Notes1 When nine new languages were incorporated in the European Union organizations in 2004, there had been 245 translators from different departments already studying those languages since 1998. Conversely, for translators recruited from new member states, EU training is provided, if needed, in the most widely used languages, information technology and subject matters most often demanded. More information is available at EU web pages on its directorates, missions and overviews.
2 Reference here is made to Havana University and Moscow Linguistic University, formerly known as "Maurice Thorez" Moscow State Pedagogical Institute of Foreign Languages, where interpreters, translators and teachers were trained. Many of their graduates served in the Soviet and Russian governments as well as at the United Nations Organizations. Pavel Palazchenko, interpreter for Gorbachev and Shevardnadze, is one of their best known graduates and professors in modern times.

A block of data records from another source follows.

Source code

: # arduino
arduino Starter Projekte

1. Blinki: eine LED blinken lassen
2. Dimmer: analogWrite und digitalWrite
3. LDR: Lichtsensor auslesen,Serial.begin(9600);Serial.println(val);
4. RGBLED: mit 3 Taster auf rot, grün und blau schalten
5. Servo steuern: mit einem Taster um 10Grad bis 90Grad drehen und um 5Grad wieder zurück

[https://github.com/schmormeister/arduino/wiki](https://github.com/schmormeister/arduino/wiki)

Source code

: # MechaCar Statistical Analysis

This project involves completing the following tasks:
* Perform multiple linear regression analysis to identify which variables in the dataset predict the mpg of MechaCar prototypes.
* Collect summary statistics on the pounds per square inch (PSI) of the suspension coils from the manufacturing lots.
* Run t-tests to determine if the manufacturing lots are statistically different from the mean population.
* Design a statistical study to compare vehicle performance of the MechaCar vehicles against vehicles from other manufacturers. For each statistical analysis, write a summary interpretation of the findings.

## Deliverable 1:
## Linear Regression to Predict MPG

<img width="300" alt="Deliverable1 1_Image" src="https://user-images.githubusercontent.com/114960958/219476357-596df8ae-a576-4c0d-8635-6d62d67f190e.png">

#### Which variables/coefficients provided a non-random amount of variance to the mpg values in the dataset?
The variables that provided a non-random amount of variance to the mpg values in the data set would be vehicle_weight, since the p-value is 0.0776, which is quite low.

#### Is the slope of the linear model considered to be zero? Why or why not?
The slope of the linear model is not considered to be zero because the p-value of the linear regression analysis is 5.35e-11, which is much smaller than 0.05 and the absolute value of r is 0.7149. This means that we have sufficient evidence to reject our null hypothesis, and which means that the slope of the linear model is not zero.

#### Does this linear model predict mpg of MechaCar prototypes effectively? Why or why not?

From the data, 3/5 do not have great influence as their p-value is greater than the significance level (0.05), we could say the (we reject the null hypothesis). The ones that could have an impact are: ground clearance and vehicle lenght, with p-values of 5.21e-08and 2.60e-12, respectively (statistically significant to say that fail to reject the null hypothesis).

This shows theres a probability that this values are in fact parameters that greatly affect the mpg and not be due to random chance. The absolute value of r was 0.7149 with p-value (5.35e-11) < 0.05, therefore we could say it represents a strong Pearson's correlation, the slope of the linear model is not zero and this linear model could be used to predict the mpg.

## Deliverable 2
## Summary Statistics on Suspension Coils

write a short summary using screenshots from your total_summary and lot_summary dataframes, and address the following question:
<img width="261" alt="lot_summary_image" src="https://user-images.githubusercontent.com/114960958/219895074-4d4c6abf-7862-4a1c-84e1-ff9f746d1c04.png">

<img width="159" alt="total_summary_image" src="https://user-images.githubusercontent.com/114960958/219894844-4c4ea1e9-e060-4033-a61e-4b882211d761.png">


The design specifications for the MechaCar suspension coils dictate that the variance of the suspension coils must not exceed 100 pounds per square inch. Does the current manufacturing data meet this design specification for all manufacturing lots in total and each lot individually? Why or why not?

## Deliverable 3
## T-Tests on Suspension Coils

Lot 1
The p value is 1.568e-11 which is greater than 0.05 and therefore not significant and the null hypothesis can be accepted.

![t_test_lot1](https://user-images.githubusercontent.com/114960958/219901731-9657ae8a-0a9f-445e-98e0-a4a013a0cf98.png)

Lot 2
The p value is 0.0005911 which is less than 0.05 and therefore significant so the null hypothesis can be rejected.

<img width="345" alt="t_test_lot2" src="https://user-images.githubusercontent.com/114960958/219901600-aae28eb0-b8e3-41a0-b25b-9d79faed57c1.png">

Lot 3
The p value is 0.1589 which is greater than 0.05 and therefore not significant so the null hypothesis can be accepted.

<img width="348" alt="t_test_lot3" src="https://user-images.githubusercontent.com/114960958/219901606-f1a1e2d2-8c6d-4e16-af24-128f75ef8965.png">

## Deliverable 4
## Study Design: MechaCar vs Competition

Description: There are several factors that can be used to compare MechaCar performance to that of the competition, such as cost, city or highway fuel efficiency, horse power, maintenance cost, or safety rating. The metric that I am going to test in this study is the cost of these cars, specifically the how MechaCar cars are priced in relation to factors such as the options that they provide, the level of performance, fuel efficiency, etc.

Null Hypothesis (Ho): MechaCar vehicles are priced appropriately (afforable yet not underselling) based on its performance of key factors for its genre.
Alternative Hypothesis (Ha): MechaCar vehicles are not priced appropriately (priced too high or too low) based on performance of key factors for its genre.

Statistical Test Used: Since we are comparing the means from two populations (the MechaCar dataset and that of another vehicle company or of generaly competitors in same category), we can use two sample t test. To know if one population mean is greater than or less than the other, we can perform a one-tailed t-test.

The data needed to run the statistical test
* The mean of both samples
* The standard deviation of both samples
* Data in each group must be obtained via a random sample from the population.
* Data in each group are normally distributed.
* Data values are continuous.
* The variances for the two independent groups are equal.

3 A bilingual person, according to Catford, is able to handle two (or more) languages, sometimes quite well, but there is always one language which is predominant over the other (s). An ambilingual person, on the other hand, is one who is capable of handling two (or more) languages at the same level of complexity and in any field of endeavor. The latter is, however, quite uncommon.
4 The term text is used in this work with the meaning of any segment of speech, be it oral or written, one word or a whole book: Fire! He's my brother; їme amas?; La revolución mexicana.

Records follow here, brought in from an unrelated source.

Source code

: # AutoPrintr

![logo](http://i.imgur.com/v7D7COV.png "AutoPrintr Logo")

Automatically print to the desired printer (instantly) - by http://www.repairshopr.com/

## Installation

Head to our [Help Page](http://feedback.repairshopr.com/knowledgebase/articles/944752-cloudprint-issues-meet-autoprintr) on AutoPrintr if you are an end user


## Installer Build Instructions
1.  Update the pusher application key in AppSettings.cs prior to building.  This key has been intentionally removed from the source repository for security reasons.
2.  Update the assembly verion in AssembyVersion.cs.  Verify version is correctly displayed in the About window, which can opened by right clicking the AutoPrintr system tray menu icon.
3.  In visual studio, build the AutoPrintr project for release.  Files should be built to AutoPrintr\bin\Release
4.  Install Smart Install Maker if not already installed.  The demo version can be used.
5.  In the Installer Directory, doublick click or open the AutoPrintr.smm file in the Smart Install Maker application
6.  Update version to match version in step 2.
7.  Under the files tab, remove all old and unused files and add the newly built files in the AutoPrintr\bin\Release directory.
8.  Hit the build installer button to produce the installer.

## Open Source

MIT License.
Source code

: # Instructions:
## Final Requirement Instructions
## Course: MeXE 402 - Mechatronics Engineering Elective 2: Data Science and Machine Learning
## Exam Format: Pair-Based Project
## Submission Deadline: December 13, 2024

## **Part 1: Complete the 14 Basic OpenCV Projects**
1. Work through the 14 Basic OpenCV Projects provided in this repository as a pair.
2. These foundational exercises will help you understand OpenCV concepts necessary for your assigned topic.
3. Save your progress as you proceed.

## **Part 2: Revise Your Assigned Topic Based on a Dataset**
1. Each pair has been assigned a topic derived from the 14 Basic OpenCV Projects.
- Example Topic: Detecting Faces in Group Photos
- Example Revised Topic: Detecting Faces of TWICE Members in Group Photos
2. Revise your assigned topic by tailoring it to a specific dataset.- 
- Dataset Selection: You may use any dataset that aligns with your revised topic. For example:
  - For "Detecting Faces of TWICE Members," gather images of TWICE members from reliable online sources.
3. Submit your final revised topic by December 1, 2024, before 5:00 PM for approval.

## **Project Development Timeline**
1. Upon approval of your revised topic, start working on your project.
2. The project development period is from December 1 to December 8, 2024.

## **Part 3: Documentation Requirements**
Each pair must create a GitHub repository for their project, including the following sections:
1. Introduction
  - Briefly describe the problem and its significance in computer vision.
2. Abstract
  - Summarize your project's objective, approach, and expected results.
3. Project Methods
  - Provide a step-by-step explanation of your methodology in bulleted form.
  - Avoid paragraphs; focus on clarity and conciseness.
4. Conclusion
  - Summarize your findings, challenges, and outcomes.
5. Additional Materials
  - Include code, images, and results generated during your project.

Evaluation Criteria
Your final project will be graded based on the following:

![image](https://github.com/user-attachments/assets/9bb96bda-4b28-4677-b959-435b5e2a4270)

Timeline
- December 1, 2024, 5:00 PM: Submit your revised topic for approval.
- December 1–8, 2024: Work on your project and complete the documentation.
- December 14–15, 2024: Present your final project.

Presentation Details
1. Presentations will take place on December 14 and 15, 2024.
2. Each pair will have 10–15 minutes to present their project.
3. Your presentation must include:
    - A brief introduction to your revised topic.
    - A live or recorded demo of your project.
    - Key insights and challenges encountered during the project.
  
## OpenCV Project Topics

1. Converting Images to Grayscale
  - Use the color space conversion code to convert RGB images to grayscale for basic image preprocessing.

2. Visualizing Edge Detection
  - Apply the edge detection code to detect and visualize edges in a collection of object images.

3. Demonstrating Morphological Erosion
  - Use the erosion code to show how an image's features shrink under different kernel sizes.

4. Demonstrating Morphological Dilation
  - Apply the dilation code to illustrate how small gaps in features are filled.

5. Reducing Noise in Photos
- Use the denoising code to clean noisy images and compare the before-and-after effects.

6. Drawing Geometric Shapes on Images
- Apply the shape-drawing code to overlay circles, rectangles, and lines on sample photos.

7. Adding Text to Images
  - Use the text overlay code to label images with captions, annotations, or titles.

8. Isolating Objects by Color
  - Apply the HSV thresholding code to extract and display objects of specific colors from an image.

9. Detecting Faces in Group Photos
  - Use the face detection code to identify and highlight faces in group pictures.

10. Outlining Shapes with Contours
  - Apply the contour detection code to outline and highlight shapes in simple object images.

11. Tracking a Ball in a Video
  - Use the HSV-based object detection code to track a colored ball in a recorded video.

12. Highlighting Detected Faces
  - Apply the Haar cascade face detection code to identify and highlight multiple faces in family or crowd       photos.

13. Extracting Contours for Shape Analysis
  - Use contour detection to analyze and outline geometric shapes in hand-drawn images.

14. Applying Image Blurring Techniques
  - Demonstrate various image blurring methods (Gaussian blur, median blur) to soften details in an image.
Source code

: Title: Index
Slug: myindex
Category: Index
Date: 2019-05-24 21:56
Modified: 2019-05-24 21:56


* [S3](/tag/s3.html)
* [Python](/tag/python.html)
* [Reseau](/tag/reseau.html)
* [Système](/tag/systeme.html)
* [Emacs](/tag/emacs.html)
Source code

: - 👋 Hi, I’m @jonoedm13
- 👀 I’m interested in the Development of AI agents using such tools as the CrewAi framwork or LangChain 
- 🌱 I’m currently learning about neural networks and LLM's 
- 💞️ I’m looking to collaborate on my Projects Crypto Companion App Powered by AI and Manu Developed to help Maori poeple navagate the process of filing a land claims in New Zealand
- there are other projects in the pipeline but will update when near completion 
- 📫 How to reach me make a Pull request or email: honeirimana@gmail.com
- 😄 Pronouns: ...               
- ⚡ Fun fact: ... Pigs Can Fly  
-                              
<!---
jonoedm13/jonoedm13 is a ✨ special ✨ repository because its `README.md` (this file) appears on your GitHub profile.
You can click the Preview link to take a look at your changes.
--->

5 In the first examples, the speakers were of Mexican origin, and claimed to often travel between border cities in Mexico and the U.S. Due to the use of Code Switching as well as special "border" terminology, their idiolect could be almost incomprehensible to a speaker of "only" English or Spanish. In the other example, the speaker was from Miami, where there is a strong influence of Cuban variants, albeit not by far the only ones. Tens of thousands of Haitians, Nicaraguans, Colombians and other Hispanics also influence both Spanish and Spanglish in Miami and Miami-Dade County in South Florida. Rufero (techero/reparador de techos in Spanglish) can also mean, in Cuban slang, a bus driver (In Cuba, chofer de guagua, ómnibus) from rufa (bus).

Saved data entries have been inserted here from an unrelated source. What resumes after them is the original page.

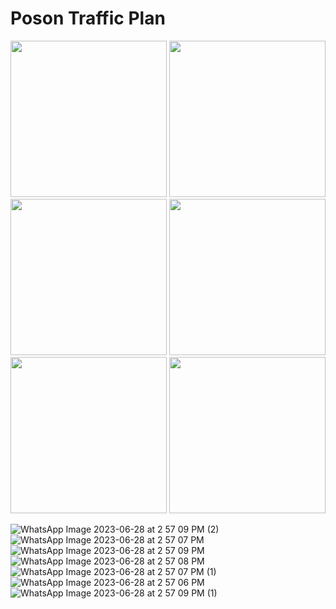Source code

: # Poson Traffic Plan
<div>
  <img src="https://github.com/shehani000/Poson-Traffic-Plan-Anuradhapura-Sri-Lanka/assets/72043717/2b9c977f-65ce-4046-961a-cda04a4857ca" style="width:250px"/>
  <img src="https://github.com/shehani000/Flood-Emergency-Responce-System/assets/72043717/b30be65a-f18b-4525-86fd-7c3ee72d8534" style="width:250px"/>
  <img src="https://github.com/shehani000/Flood-Emergency-Responce-System/assets/72043717/ca38b101-aa64-4184-bfa2-663648ad5508" style="width:250px"/>
  <img src="https://github.com/shehani000/Flood-Emergency-Responce-System/assets/72043717/c0d56c0e-5746-4151-984a-9ba8b63310fb" style="width:250px"/>
  <img src="https://github.com/shehani000/Flood-Emergency-Responce-System/assets/72043717/29b9ef34-8585-434c-b188-ca1499de5b2e" style="width:250px"/>
  <img src="https://github.com/shehani000/Flood-Emergency-Responce-System/assets/72043717/61ecf73e-e6e8-41bb-8c03-3d75feab455a" style="width:250px"/>
</div>


![WhatsApp Image 2023-06-28 at 2 57 09 PM (2)](https://github.com/shehani000/Poson-Traffic-Plan-Anuradhapura-Sri-Lanka/assets/72043717/2b9c977f-65ce-4046-961a-cda04a4857ca)
![WhatsApp Image 2023-06-28 at 2 57 07 PM](https://github.com/shehani000/Poson-Traffic-Plan-Anuradhapura-Sri-Lanka/assets/72043717/21fe720e-1f9c-41ee-b139-ca0eff2c4f76)
![WhatsApp Image 2023-06-28 at 2 57 09 PM](https://github.com/shehani000/Poson-Traffic-Plan-Anuradhapura-Sri-Lanka/assets/72043717/633899fb-855f-478a-a85c-1a0c8c6724ab)
![WhatsApp Image 2023-06-28 at 2 57 08 PM](https://github.com/shehani000/Poson-Traffic-Plan-Anuradhapura-Sri-Lanka/assets/72043717/96ca07d9-0f89-4e2c-a75c-b5a21ac86316)
![WhatsApp Image 2023-06-28 at 2 57 07 PM (1)](https://github.com/shehani000/Poson-Traffic-Plan-Anuradhapura-Sri-Lanka/assets/72043717/99b30d8d-403f-42a6-a73c-bca242c9e601)
![WhatsApp Image 2023-06-28 at 2 57 06 PM](https://github.com/shehani000/Poson-Traffic-Plan-Anuradhapura-Sri-Lanka/assets/72043717/b17439cd-944b-4387-9bcb-23e23ad8fd2b)
![WhatsApp Image 2023-06-28 at 2 57 09 PM (1)](https://github.com/shehani000/Poson-Traffic-Plan-Anuradhapura-Sri-Lanka/assets/72043717/3a5fde6e-62e8-4de7-bf8e-2ea651684cac)
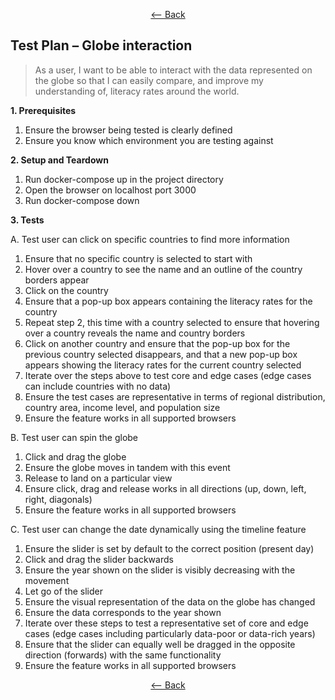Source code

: <div align = center>
  
  [<-- Back](https://github.com/jess-mw/desk23/tree/main/Documentation/5.%20Evaluation#b-unit-testing--functional-testing)
  </div>


## Test Plan – Globe interaction

> As a user, I want to be able to interact with the data represented on the globe so that I can easily compare, and improve my understanding of, literacy rates around the world.

**1.	Prerequisites**
1.	Ensure the browser being tested is clearly defined
2.	Ensure you know which environment you are testing against

**2.	Setup and Teardown**
1. Run docker-compose up in the project directory
2. Open the browser on localhost port 3000
3. Run docker-compose down

**3. Tests**

A.	Test user can click on specific countries to find more information

1. Ensure that no specific country is selected to start with
2. Hover over a country to see the name and an outline of the country borders appear
3. Click on the country
4. Ensure that a pop-up box appears containing the literacy rates for the country
5. Repeat step 2, this time with a country selected to ensure that hovering over a country reveals the name and country borders
6.  Click on another country and ensure that the pop-up box for the previous country selected disappears, and that a new pop-up box appears showing the literacy rates for the current country selected
7. Iterate over the steps above to test core and edge cases (edge cases can include countries with no data)
8. Ensure the test cases are representative in terms of regional distribution, country area, income level, and population size 
9. Ensure the feature works in all supported browsers

B.	Test user can spin the globe

1.	Click and drag the globe
2.	Ensure the globe moves in tandem with this event
3.  Release to land on a particular view
4. Ensure click, drag and release works in all directions (up, down, left, right, diagonals)
5. Ensure the feature works in all supported browsers

C.	Test user can change the date dynamically using the timeline feature

1. Ensure the slider is set by default to the correct position (present day)
2. Click and drag the slider backwards
3. Ensure the year shown on the slider is visibly decreasing with the movement
4. Let go of the slider
5. Ensure the visual representation of the data on the globe has changed
6. Ensure the data corresponds to the year shown
7. Iterate over these steps to test a representative set of core and edge cases (edge cases including particularly data-poor or data-rich years)
8. Ensure that the slider can equally well be dragged in the opposite direction (forwards) with the same functionality
9. Ensure the feature works in all supported browsers

<div align = center>
  
  [<-- Back](https://github.com/jess-mw/desk23/tree/main/Documentation/5.%20Evaluation#b-unit-testing--functional-testing)
  </div>

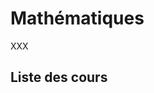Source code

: <script setup>
import CourseCard from '../../.vitepress/components/CourseCard.vue'

const courses = [{
  authors: ['Sébastien Combéfis'],
  chapters: 3,
  cover: './stats-base/cover.jpg',
  description: 'Ce cours propose une introduction aux statistiques en introduisant les concepts de base et le vocabulaire associés. En particulier, il définit les notions d\'individu, de population et d\'échantillon et présente ce que sont les variables et leurs caractéristiques. Il présente également la notion de classes et comment elles sont établies et utilisées dans le cadre d\'une simple analyse basée sur les fréquences d\'observation.',
  link: 'stats-base/',
  title: 'Statistiques : Concepts de base et vocabulaire'
}]
</script>

# Mathématiques

XXX

## Liste des cours

<template v-for="course in courses">
  <course-card :course="course" />
</template>
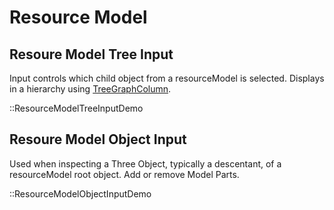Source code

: # Resource Model

## Resoure Model Tree Input

Input controls which child object from a resourceModel is selected.
Displays in a hierarchy using [TreeGraphColumn](../generic/TreeGraphColumn). 

::ResourceModelTreeInputDemo

## Resoure Model Object Input

Used when inspecting a Three Object, typically a descentant, of a
resourceModel root object. Add or remove Model Parts.

::ResourceModelObjectInputDemo
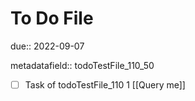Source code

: # To Do File

due:: 2022-09-07

metadatafield:: todoTestFile_110_50

- [ ] Task of todoTestFile_110 1 [[Query me]]
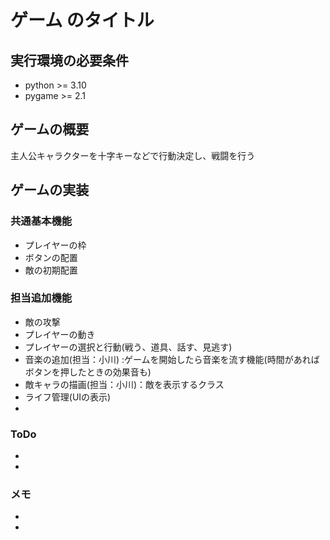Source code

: # ゲーム のタイトル
## 実行環境の必要条件
* python >= 3.10
* pygame >= 2.1

## ゲームの概要
主人公キャラクターを十字キーなどで行動決定し、戦闘を行う

## ゲームの実装
### 共通基本機能
* プレイヤーの枠
* ボタンの配置
* 敵の初期配置
### 担当追加機能
* 敵の攻撃
* プレイヤーの動き
* プレイヤーの選択と行動(戦う、道具、話す、見逃す)
* 音楽の追加(担当：小川) :ゲームを開始したら音楽を流す機能(時間があればボタンを押したときの効果音も)
* 敵キャラの描画(担当：小川)：敵を表示するクラス
* ライフ管理(UIの表示)
* 
### ToDo
-
- 
### メモ
* 
*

6 Another example of "variants" or sub-variants of Spanish in our Hispanic countries: A Quintana Roo University colleague, while studying at a U.S. university for his Master's degree and taking translation-interpretation classes with this author, was shadowing me in court as part of his training. One interpreting act was performed between a U.S. Public Defender and a Mexican defendant. The Mexican gentleman spoke Spanish, but he used terms in his speech that belonged either to his "border" variant or to Spanglish. When the interview was over, I asked my Mexican colleague if he had understood everything and he confessed there were some terms used by his fellow countryman he could not understand at all!
7 This note refers to the Medical Interpreter's Bilingual Manual, published in August, 2006. It is written in a very accessible style and format: patients' visits to health providers within the framework of various specialties, dialogues, vocabulary and development exercises. Each lesson/visit includes bilingual explanations of language usage, variants, style, ethics, and so forth.